## What the exercise asks
Reproduce every line of the entries below without changing a single character.

(Layout annotation data)

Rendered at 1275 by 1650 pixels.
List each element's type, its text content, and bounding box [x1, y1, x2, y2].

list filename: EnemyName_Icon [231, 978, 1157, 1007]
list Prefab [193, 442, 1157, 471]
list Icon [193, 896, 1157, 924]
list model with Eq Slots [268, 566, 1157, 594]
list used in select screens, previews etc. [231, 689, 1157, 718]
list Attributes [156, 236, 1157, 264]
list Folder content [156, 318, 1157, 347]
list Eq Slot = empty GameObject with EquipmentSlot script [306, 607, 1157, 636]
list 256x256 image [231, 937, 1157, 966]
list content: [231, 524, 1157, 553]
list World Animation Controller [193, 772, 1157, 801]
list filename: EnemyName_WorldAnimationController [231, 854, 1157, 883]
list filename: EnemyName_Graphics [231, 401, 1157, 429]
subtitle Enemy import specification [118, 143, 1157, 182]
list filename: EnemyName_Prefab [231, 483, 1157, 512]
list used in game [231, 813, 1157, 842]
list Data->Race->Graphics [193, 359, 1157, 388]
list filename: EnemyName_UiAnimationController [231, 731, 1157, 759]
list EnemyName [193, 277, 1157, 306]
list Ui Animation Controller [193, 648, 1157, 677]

## Result of the exercise
Rendered at 1275 by 1650 pixels.
List each element's type, its text content, and bounding box [x1, y1, x2, y2].

list filename: EnemyName_Icon [231, 978, 1157, 1007]
list Prefab [193, 442, 1157, 471]
list Icon [193, 896, 1157, 924]
list model with Eq Slots [268, 566, 1157, 594]
list used in select screens, previews etc. [231, 689, 1157, 718]
list Attributes [156, 236, 1157, 264]
list Folder content [156, 318, 1157, 347]
list Eq Slot = empty GameObject with EquipmentSlot script [306, 607, 1157, 636]
list 256x256 image [231, 937, 1157, 966]
list content: [231, 524, 1157, 553]
list World Animation Controller [193, 772, 1157, 801]
list filename: EnemyName_WorldAnimationController [231, 854, 1157, 883]
list filename: EnemyName_Graphics [231, 401, 1157, 429]
subtitle Enemy import specification [118, 143, 1157, 182]
list filename: EnemyName_Prefab [231, 483, 1157, 512]
list used in game [231, 813, 1157, 842]
list Data->Race->Graphics [193, 359, 1157, 388]
list filename: EnemyName_UiAnimationController [231, 731, 1157, 759]
list EnemyName [193, 277, 1157, 306]
list Ui Animation Controller [193, 648, 1157, 677]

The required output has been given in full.